Going to have to twist 'n shout to keep it off... 
	

	
	
		
		



		
		
	


	





  

Have fun!!!


----------



## SmokinAl (May 6, 2016)

Wow that's awesome Chris!

Skinned too, that's a real plus!

Al


----------



## tropics (May 7, 2016)

I am not a Cosco member Sams never has them Nice score

Richie


----------



## smoker34 (May 14, 2016)

I can't seem to get a straight answer on this:  at what temperature is a pork belly tender and read to eat?  I'm not talking about safety; I know about that.
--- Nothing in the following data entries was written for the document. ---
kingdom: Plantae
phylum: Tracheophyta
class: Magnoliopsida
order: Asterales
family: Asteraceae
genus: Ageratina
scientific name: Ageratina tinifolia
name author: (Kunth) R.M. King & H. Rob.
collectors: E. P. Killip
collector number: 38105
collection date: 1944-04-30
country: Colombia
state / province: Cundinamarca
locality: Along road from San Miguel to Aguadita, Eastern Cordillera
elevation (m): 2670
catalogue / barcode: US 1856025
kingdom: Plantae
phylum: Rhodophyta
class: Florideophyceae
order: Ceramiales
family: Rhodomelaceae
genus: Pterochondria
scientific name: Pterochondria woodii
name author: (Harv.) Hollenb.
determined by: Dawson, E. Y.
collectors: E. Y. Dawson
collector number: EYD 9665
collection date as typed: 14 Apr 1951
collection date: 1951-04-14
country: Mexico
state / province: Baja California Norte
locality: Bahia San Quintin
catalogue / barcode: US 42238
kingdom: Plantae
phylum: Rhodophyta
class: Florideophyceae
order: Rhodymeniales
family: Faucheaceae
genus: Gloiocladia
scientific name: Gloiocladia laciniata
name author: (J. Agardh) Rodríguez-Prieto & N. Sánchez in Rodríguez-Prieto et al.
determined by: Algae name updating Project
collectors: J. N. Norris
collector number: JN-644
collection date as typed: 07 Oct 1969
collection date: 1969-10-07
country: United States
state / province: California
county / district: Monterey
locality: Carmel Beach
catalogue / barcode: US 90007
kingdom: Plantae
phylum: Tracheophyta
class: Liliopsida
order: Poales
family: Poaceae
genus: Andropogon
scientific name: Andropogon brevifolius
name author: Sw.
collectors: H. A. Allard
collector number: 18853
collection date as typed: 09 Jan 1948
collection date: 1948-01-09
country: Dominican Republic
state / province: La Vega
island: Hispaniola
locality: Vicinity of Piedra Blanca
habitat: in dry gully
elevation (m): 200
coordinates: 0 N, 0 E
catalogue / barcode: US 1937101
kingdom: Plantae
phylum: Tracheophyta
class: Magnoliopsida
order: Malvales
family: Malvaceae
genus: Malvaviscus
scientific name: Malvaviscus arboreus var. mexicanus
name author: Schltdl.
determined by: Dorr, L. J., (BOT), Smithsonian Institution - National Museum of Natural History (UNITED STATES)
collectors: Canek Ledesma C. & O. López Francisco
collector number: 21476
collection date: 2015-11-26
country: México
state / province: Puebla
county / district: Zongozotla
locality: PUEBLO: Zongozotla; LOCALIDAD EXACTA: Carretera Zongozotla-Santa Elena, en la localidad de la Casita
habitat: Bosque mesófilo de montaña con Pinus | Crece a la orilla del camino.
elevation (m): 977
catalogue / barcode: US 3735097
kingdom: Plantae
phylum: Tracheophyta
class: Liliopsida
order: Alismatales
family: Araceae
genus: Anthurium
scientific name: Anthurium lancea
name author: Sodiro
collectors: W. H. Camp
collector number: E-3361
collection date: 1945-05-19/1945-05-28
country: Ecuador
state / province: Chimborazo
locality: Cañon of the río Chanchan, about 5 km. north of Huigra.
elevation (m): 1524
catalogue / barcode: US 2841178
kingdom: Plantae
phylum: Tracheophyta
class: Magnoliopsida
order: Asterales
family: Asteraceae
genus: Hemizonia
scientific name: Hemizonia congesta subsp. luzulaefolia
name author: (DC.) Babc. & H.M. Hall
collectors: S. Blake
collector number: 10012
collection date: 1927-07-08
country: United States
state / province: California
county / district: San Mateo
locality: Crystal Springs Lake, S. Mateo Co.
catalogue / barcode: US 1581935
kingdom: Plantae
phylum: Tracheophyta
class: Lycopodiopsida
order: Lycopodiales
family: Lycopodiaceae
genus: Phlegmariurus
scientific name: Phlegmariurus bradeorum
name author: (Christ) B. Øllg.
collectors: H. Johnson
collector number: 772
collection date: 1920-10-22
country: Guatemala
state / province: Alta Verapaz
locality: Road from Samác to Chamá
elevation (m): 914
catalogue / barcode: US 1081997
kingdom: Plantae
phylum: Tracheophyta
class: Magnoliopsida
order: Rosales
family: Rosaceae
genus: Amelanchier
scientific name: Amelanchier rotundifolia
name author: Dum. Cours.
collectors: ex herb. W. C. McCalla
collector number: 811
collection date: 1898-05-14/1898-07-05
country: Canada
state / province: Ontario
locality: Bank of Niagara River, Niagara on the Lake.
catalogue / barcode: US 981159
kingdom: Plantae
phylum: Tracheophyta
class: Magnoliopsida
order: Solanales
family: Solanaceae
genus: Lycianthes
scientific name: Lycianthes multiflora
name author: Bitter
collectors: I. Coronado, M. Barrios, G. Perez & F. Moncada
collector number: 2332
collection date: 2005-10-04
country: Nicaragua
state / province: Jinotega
I've done quite a bit of research and I see people saying they eat it at 150 degrees, some saying 205 and everything in between.  Thanks


----------



## dirtsailor2003 (May 14, 2016)

smoker34 said:


> I can't seem to get a straight answer on this:  at what temperature is a pork belly tender and read to eat?  I'm not talking about safety; I know about that. I've done quite a bit of research and I see people saying they eat it at 150 degrees, some saying 205 and everything in between.  Thanks



It's really a personal preference. It also depends on how you are wanting to prepare it. Most crispy skin pork belly recipes shoot for a 150 IT and then a run under the broiler or hot grill to crisp the skin. 

Recipes that braise the belly in liquid tend to shoot for higher IT temps.


----------



## smoker34 (May 14, 2016)

Thanks


----------



## fire me boy (May 14, 2016)

My Costco in Montgomery just started carrying them, too. Made me super happy to see that!


----------